Study questions:
[A] Name every beer from the Scottish Borders Brewery that the article about the Ancrum Cross Keys mentions.
[B] According to the article about the Ancrum Cross Keys, in what year did John Henderson launch the Scottish Borders Brewery?

The Ancrum Cross Keys

Ancrum, Jedburgh TD8 6XH (01835 
830 242, www.ancrumcrosskeys.com)

Bill please

Starters £5-£8.50
Main courses £13-£17
Puddings £3-£6
Rating: 8/10

And then, two years ago, John Henderson bought it. The owner of Chesters, a local estate, he isn’t the sort of tweedy figure who has persuaded himself that dispatching whole armies of pheasants constitutes a full-time job. In fact, he’s a rather dynamic figure, and one who demonstrated an interest in beer when he launched the Scottish Borders Brewery, the country’s only plough-to-pint microbrewery, in nearby Jedburgh in 2011. Its two beers, Foxy Blonde and Game Bird, are made with barley and artesian spring water from his own farm and have been such a success that two more have followed, Holy Cow and Dark Horse.

The success of Henderson’s brewery project was based on local provenance allied to rich flavours, and both underpinned his thinking when the Cross Keys came up for sale. For exactly 200 years, the Cross Keys has been serving the bustling village of Ancrum, which is just off the A68 between Jedburgh and St Boswells. However, it was in danger of going the way of rural pubs throughout Scotland, where villages lost the heart of their community when the pub shut. So when Henderson bought the place he didn’t only rely on beer sales but also decided to ramp up the virtually nonexistent food offering.

Henderson revamped his new pub without changing its fundamentals. The tiny listed Front Bar, with its 1906 wooden gantry, has been retained and was full to bursting thanks to the presence of a folk band when we visited. A new side bar is planned (as is all-day opening), the terrace to the front has been relaid and the enormous garden to the rear, with its orchard and path down to the River Ale, has been completely revamped.

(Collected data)
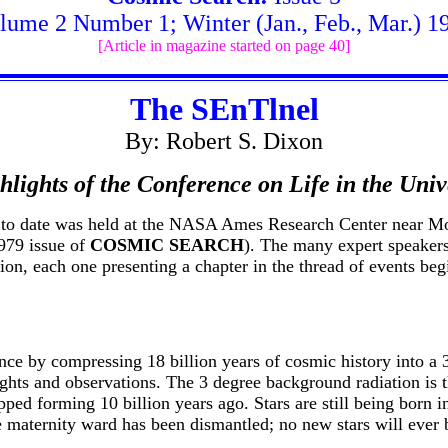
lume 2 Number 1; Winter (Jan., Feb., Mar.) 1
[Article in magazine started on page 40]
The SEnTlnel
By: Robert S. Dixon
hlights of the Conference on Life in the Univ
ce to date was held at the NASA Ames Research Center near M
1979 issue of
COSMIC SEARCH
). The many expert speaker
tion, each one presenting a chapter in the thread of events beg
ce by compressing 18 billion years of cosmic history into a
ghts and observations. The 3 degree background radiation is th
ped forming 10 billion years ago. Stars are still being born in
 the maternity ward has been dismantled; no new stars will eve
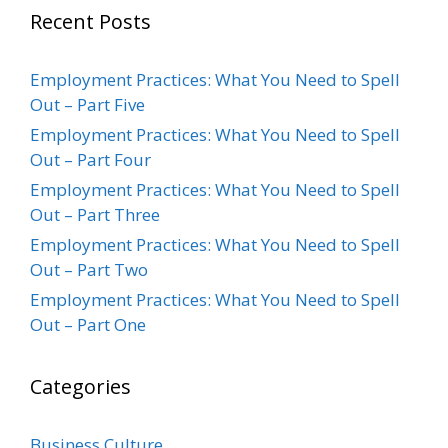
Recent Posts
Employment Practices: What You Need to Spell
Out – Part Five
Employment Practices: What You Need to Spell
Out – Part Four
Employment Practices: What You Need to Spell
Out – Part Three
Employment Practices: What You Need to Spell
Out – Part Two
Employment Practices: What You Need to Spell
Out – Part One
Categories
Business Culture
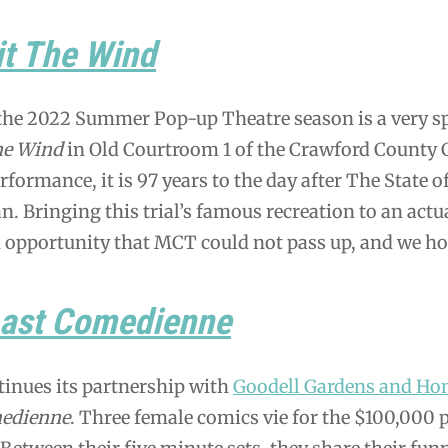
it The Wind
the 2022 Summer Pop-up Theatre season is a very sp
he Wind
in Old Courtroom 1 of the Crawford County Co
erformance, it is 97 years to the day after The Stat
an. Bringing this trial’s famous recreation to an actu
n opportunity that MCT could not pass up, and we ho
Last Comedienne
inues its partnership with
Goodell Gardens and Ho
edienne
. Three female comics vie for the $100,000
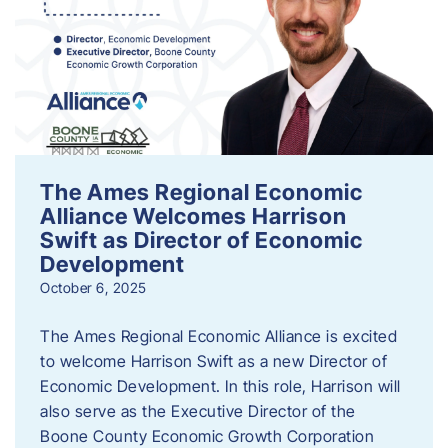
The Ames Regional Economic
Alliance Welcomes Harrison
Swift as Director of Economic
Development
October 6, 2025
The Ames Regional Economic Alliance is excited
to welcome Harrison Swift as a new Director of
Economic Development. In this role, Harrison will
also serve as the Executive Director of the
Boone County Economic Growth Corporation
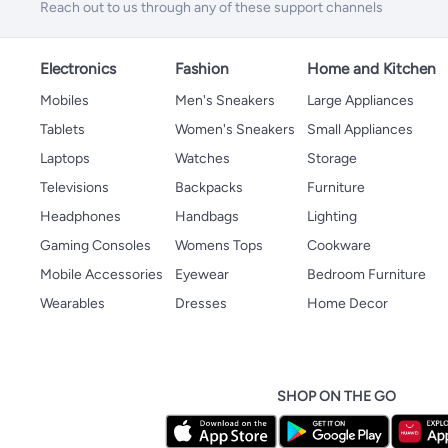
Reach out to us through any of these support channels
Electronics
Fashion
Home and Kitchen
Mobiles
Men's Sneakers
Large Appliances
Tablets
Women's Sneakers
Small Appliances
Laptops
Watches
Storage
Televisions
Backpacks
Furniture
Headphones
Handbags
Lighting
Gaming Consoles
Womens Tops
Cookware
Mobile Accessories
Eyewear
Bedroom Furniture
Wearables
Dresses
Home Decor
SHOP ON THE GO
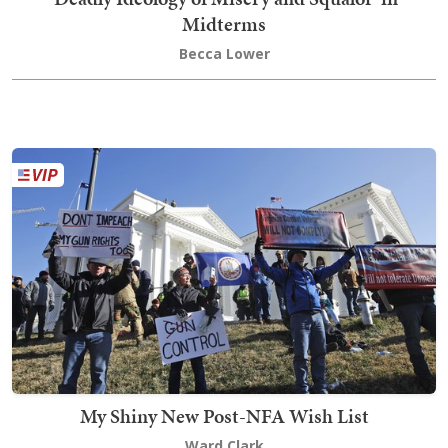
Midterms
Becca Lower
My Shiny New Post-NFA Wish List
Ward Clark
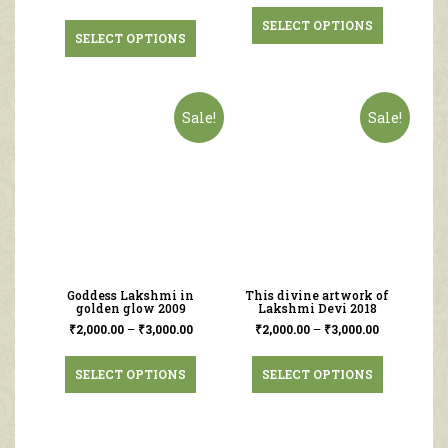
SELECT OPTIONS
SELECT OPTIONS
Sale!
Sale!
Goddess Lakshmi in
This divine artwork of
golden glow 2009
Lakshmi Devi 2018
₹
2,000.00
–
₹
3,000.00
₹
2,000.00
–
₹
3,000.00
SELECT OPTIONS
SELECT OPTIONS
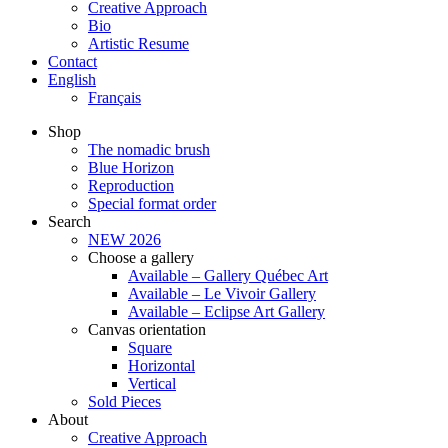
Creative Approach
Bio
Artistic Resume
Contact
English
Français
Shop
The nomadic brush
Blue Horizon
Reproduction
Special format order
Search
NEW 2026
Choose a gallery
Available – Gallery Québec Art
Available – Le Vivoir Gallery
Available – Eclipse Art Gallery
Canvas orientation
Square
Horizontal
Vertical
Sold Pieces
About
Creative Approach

Per-task outputs:
[A] Foxy Blonde, Game Bird, Holy Cow, Dark Horse

[B] 2011